Personal information
- Born: 12 December 1999 (age 26)

Sport
- Sport: Athletics
- Events: Middle-distance running, Cross country running, Steeplechase

Achievements and titles
- Personal bests: 1500m: 4:06.12 (2024) Mile 4:30.90 (2024) 5000m: 15:43.34 (2024) 3000m S'chase: 9:16.61 (2026) Indoor 800m: 2:13.50 (2023) 1500m: 4:17.87 (2025) Mile: 4:36.97 (2025) 3000m: 8:46.24 (2026) 5000m: 16:21.47 (2021) Road Mile: 4:25.64 (2026) 5k: 15:04 (2026)

Medal record
Women's athletics
Representing United States
World Road Running Championships
| Gold medal – first place | 2026 Copenhagen | Mile mixed team |

= Gracie Hyde =

American middle-distance runner

Gracie Hyde (born 12 December 1999) is an American middle-distance runner and steeplechaser.

==Biography==
From Jonesboro, Arkansas, Hyde attended Brookland High School and Benton High School, winning a total of 10 state high school championships in the middle-distances.

Hyde competed in NCAA Division 1 at the University of Arkansas. Later a graduate student at Adams State University, in February 2024, she recorded a 3000 meters indoors best to set a new NCAA DII record of 8:58.33, and set a new NCAA DII record in the mile run with 4:30.90. In March 2024, she won at the NCAA DII Championships, first by anchoring the distance medley relay team to a first-place finish, and then by winning in the mile run and the 3000 m.
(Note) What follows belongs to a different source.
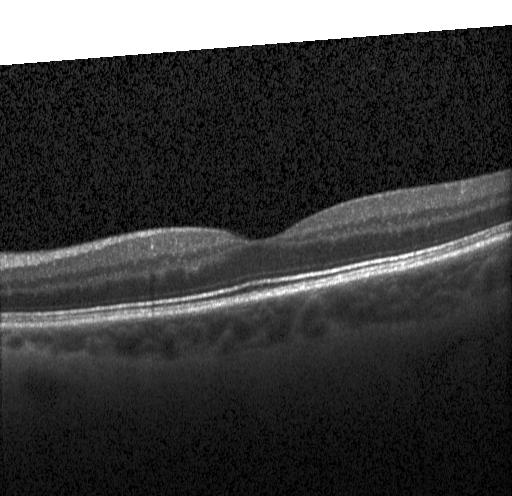 Diagnosis: neither choroidal neovascularization, diabetic macular edema, nor drusen.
In April 2024, she set a new NCAA DII record in the 3000 metres steeplechase with a time of 9:28.17 in finishing runner-up to Lexy Halladay-Lowry at the Bryan Clay Invitational, surpassing the previous best set by Eilish Flanagan. That June, she became the NCAA Division II champion in the steeplechase and 1500 metres and competed at the 2024 US Olympic Team Trials, where she was a semi-finalist in the 1500 m and missed the final in the steeplechase as a time qualifier by a fraction of a second.

In December 2025, Hyde placed fourth in the 2k run at the 2025 USA Cross Country Championships. In 2026, Hyde was runner-up to Addy Wiley in the USATF 1 Mile Championships, and in May, placed third at the 2026 USATF 5 km Championships in Indianapolis. She was subsequently selected in the USA team for the World Road Running Championships in Copenhagen, Denmark, for her international debut. She set a new personal best of 9:16.61 in placing second in the 3000 m steeplechase at the Paavo Nurmi Games in Finland on 3 June. On 7 June, she had top-ten finish at the 2026 Diamond League event in Stockholm. Competing in the mile run at the World Athletics Road Running Championships on 19 September 2026, Hyde finished tenth 4:31.02, winning the mixed team gold medal for the United States.